The mystery of what causes frogs to have missing or deformed limbs remained
unsolved until Sessions teamed up with colleague Brandon Ballengee of the
University of Plymouth, UK. They report their findings in the Journal of
Experimental Zoology Part B: Molecular and Developmental Evolution. For a
decade, Ballengee and Sessions have collaborated on a series of art and
science projects that image amphibians' bodies to show the detail within,
the most recent of which is funded by the Arts Catalyst organization, based
in London. As part of this work, Ballengee and Richard Sunter, the official
Recorder of Reptiles and
Amphibians in Yorkshire, spent time during the summers of 2006 to 2008
surveying the occurrence of deformities in wild amphibians at three ponds in
the county. In
all, they found that between 1.2% and 9.8% of tadpoles or metamorphosed
toads at each location had hind limb deformities. Three had missing eyes.
"We were very surprised when we found so many metamorphic toads with
abnormal limbs, as it was thought to be a North American phenomenon," says
Ballengee. While surveying, Ballengee also discovered a range of natural
predators he suspected could be to blame, including stickleback fish, newts,
diving beetles, water scorpions and predatory dragonfly nymphs.
So Ballengee and Sessions decide to test how each predator preyed upon the
tadpoles, by placing them together in fish tanks in the lab. None did,
except three species of dragonfly nymph. Crucially though, the nymphs rarely
ate the tadpoles whole. More often than not, they would grab the tadpole and
chew at a hind limb, often removing it altogether. "Once they grab the
tadpole, they use their front legs to turn it around, searching for the
tender bits, in this case the hind limb buds, which they then snip off with
their mandibles," says Sessions.
Remarkably, many tadpoles survive this ordeal. "Often the tadpole is
released
and is able to swim away to live for another day," says Sessions. "If it
survives it
metamorphoses into a toad with missing or deformed hind limbs, depending on
the developmental stage of the tadpole."
If tadpoles are attacked when they are very young, they can often regenerate
their leg completely, but this ability diminishes, as they grow older. The
researchers
confirmed this by surgically removing the hind limbs of some tadpoles and
watching them grow. These tadpoles developed in an identical way to
those whose limbs had been removed by dragonflies, confirming that losing a
limb at a certain stage of a tadpole's development can lead to missing or
deformed limbs in adulthood. Adult amphibians with one hind limb appear able
to live for quite a long time, Sessions says, explaining why so many
deformed frogs and toads are discovered.
Why do the dragonflies like to eat the hind legs only? As toad tadpoles
mature, they
develop poison glands in their skin much earlier than those in their hind
legs, which could make the hind legs a far more palatable meal. The front
legs of tadpoles also
develop within the gill chamber, where they are protected.

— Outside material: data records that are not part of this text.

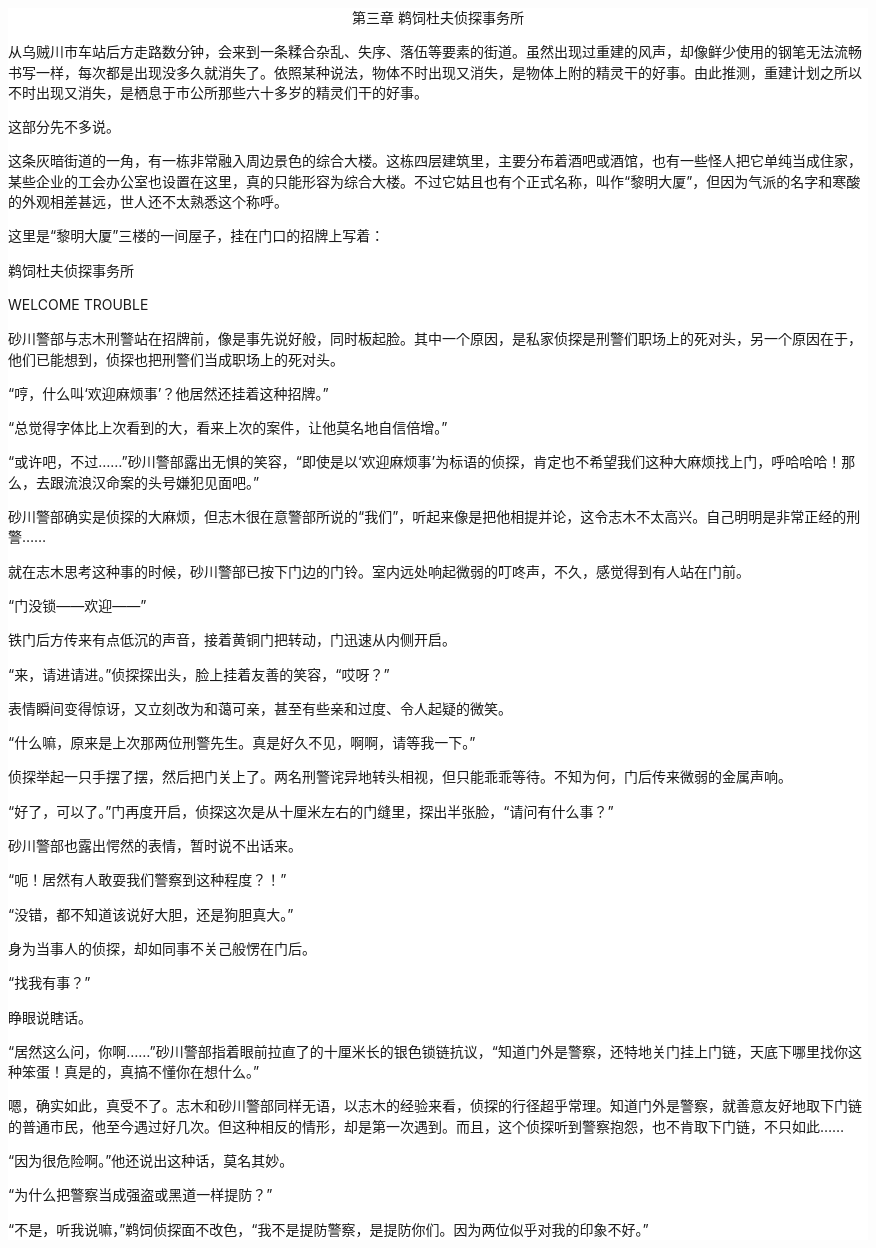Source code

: <p align="center">第三章 鹈饲杜夫侦探事务所</p>

从乌贼川市车站后方走路数分钟，会来到一条糅合杂乱、失序、落伍等要素的街道。虽然出现过重建的风声，却像鲜少使用的钢笔无法流畅书写一样，每次都是出现没多久就消失了。依照某种说法，物体不时出现又消失，是物体上附的精灵干的好事。由此推测，重建计划之所以不时出现又消失，是栖息于市公所那些六十多岁的精灵们干的好事。

这部分先不多说。

这条灰暗街道的一角，有一栋非常融入周边景色的综合大楼。这栋四层建筑里，主要分布着酒吧或酒馆，也有一些怪人把它单纯当成住家，某些企业的工会办公室也设置在这里，真的只能形容为综合大楼。不过它姑且也有个正式名称，叫作“黎明大厦”，但因为气派的名字和寒酸的外观相差甚远，世人还不太熟悉这个称呼。

这里是“黎明大厦”三楼的一间屋子，挂在门口的招牌上写着：

鹈饲杜夫侦探事务所

WELCOME TROUBLE

砂川警部与志木刑警站在招牌前，像是事先说好般，同时板起脸。其中一个原因，是私家侦探是刑警们职场上的死对头，另一个原因在于，他们已能想到，侦探也把刑警们当成职场上的死对头。

“哼，什么叫‘欢迎麻烦事’？他居然还挂着这种招牌。”

“总觉得字体比上次看到的大，看来上次的案件，让他莫名地自信倍增。”

“或许吧，不过……”砂川警部露出无惧的笑容，“即使是以‘欢迎麻烦事’为标语的侦探，肯定也不希望我们这种大麻烦找上门，呼哈哈哈！那么，去跟流浪汉命案的头号嫌犯见面吧。”

砂川警部确实是侦探的大麻烦，但志木很在意警部所说的“我们”，听起来像是把他相提并论，这令志木不太高兴。自己明明是非常正经的刑警……

就在志木思考这种事的时候，砂川警部已按下门边的门铃。室内远处响起微弱的叮咚声，不久，感觉得到有人站在门前。

“门没锁——欢迎——”

铁门后方传来有点低沉的声音，接着黄铜门把转动，门迅速从内侧开启。

“来，请进请进。”侦探探出头，脸上挂着友善的笑容，“哎呀？”

表情瞬间变得惊讶，又立刻改为和蔼可亲，甚至有些亲和过度、令人起疑的微笑。

“什么嘛，原来是上次那两位刑警先生。真是好久不见，啊啊，请等我一下。”

侦探举起一只手摆了摆，然后把门关上了。两名刑警诧异地转头相视，但只能乖乖等待。不知为何，门后传来微弱的金属声响。

“好了，可以了。”门再度开启，侦探这次是从十厘米左右的门缝里，探出半张脸，“请问有什么事？”

砂川警部也露出愕然的表情，暂时说不出话来。

“呃！居然有人敢耍我们警察到这种程度？！”

“没错，都不知道该说好大胆，还是狗胆真大。”

身为当事人的侦探，却如同事不关己般愣在门后。

“找我有事？”

睁眼说瞎话。

“居然这么问，你啊……”砂川警部指着眼前拉直了的十厘米长的银色锁链抗议，“知道门外是警察，还特地关门挂上门链，天底下哪里找你这种笨蛋！真是的，真搞不懂你在想什么。”

嗯，确实如此，真受不了。志木和砂川警部同样无语，以志木的经验来看，侦探的行径超乎常理。知道门外是警察，就善意友好地取下门链的普通市民，他至今遇过好几次。但这种相反的情形，却是第一次遇到。而且，这个侦探听到警察抱怨，也不肯取下门链，不只如此……

“因为很危险啊。”他还说出这种话，莫名其妙。

“为什么把警察当成强盗或黑道一样提防？”

“不是，听我说嘛，”鹈饲侦探面不改色，“我不是提防警察，是提防你们。因为两位似乎对我的印象不好。”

Sessions is careful to say that he doesn't completely rule out chemicals as
the cause of some missing limbs. But 'selective predation' by dragonfly
nymphs is now by far the leading explanation, he says. "Are parasites
sufficient to cause extra limbs?"
he asks. "Yes. Is selective predation by dragonfly nymphs sufficient
to cause loss or
reduction of limbs. Yes. Are chemical pollutants necessary to
understand either of these phenomena? No."